* start Excerpt to read *

Moving into the coastal zone, the dune vegetation follows a successional gradient, with common pioneer species such as Cyperus maritimus, Ipomoea pes-caprae, Scaevola thunbergii and Sesuvium portulacastrum inhabiting the foredunes. Moving further inland, shrubby vegetation dominates, including species such as Diospyros rotundifolia and Grewia occidentalis var. litoralis. Encephalartos ferox subsp. ferox, assessed as Near Threatened at species level, has been recorded from sheltered valleys within the dune system. The dune thicket towards Praia de Chizaine has a low canopy and includes species such as Croton pseudopulchellus, Zanthoxylum delagoense, Manilkara concolor and Mimusops caffra in the canopy with a sparse understory that features Barleria repens. It is likely that dune thicket of this character is present throughout the dunes of this IPA. Dense coastal forest is present in some areas towards the back of the dune system. The coastal forests in this district are dominated by Afzelia quanzensis, Mimopsus caffra, Sideroxylon inerme and Ficus species.
Behind the coastal forest-thicket is habitat characterised by Lötter et al. (2021) as “Inharrime Coastal Palmveld”, a poorly drained area of open wooded grassland. Species include palms such as Phoenix reclinata, Hyphaene coriacea and Borassus aethiopum, alongside various grass species including several of genera Andropogon, Eragrostis and Hyparrhenia (Lötter et al. 2021). In drier areas, Brachystegia spiciformis dominates with species such as Albizia adianthifolia and Afzelia quanzensis occurring in regrowth following disturbance (Impacto 2012). Patches of reedbed wetlands, some of which are associated with the lagoons, are dominated by Phragmites australis and Typha capensis. These reedbeds provide important habitat for Raphia australis (VU) and this is the only site from which R. australis is known to grow in reedbeds (Matimele et al. 2016).
There are a number of pools around the wetland areas of the IPA, some of which appear seasonal from satellite imagery (Google Inc. 2020). Some of these pools have been reported to support Pandanus livingstonianus on the edges (Impacto 2012), although this species may be restricted to the larger bodies of water that retain water year-round. This species may be of note as some sources report it to be endemic to Mozambique (see Burrows et al. 2018), although the delimitation of this species is disputed.
The wetlands and lagoons are important sources of water for agriculture and, as such, a significant proportion of land bordering these areas is used for small-scale farming of crops such as sugar and rice. Much of the miombo in the north and east of this IPA, associated with urban expansion of Chidenguele, has also been converted to farmland. Agriculture in this area is largely for subsistence purposes and common crops include corn, beans, peanuts, cassava and sweet potatoes.

* end Excerpt to read *
* start Extracted records *

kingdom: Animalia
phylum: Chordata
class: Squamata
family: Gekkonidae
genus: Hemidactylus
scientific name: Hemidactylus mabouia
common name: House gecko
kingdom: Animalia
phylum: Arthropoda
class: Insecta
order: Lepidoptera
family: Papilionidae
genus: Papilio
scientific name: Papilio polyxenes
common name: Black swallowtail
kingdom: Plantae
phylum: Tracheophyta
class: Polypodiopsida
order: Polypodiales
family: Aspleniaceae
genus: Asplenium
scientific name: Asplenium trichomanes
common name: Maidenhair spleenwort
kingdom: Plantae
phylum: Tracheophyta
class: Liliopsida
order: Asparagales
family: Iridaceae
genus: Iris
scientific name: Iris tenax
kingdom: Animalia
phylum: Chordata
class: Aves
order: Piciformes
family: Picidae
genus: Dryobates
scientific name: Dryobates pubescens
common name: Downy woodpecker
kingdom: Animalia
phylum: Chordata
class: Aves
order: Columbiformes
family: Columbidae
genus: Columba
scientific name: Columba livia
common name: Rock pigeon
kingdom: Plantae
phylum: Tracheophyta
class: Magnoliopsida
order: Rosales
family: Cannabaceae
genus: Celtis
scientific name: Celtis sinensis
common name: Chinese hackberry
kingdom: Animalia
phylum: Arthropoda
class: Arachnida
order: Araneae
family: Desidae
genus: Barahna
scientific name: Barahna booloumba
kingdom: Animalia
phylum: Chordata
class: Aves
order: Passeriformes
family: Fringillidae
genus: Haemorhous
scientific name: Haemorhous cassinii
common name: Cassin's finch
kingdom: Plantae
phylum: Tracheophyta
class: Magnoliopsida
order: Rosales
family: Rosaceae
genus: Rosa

* end Extracted records *

* Exercise tasks:
1: According to the coastal vegetation text, which two species dominate the patches of reedbed wetlands?
2: Carry on with the coastal vegetation text from where it stops.

* Answers given:
1: Phragmites australis and Typha capensis.

2:
Conservation issues

Chidenguele does not fall within a protected area, Key Biodiversity Area or RAMSAR site. There are no known land management plans or local conservation initiatives within this IPA (Impacto Lda. 2012). However, between 2009 and 2010, a project funded by the Global Environment Facility was undertaken to promote community awareness about the value of biodiversity, specifically focussing on the shore of Lagoa Inhapavola, to the east of this IPA. Although much of the land surrounding this lake lies north-east of this IPA, there may be some indirect benefits to greater community awareness in the local area.
The main threat to the flora of this site is conversion of habitats for agriculture. Much of the northern and eastern areas of this IPA have been converted to agriculture. Most of this is done on a small-scale for subsistence purposes, with crops including corn, beans, peanuts, cassava and sweet potatoes. However, there are a small number of family-run farm businesses selling crops such as rice, cashews and vegetables. While it is true that clearing of land for agricultural expansion at this site has been limited in the last decade, there continues to be small-scale clearance and degradation of woodland and coastal forest within the IPA (Google Inc. 2020; World Resources Institute 2021). Of greatest concern is the farming of land in and around the wetlands of this site, with subsistence crops such as rice and sugarcane grown in these areas (H. Matimele, pers. comm. 2021). While the reliable supply of water in these wetlands supports higher agricultural yields, the water demand of agriculture also changes the hydrology of these wetlands, reducing seed recruitment for Raphia australis (VU) and weakening the long-term resilience of the population, particularly as this species flowers only once in its lifetime (Matimele et al. 2016).
Another major factor contributing to habitat loss is the establishment of tourism in the dune forests to the south-east of this IPA. Clearance of this dense vegetation for access roads and new facilities has taken place in recent decades (Google Inc. 2020). In addition, increased activity and footfall in the intertidal zone, linked to marine tourism activities, will potentially degrade of the habitats for Thalassodendron leptocaule (NT), a seagrass on which many marine species depend (Darbyshire et al. 2020). While the site has great tourism potential, and expansion of tourism could support livelihoods for local people, expansion of this sector near Chidenguele must be done responsibly to prevent unnecessary damage to the natural environment - particularly as the habitats here are a major draw for tourists. A number of hotels within and around this IPA already promote the natural scenery as part of their tourist offer. Tourism could, therefore, incentivise the protection of local habitats, with businesses dependent on these habitats to continue to attract visitors.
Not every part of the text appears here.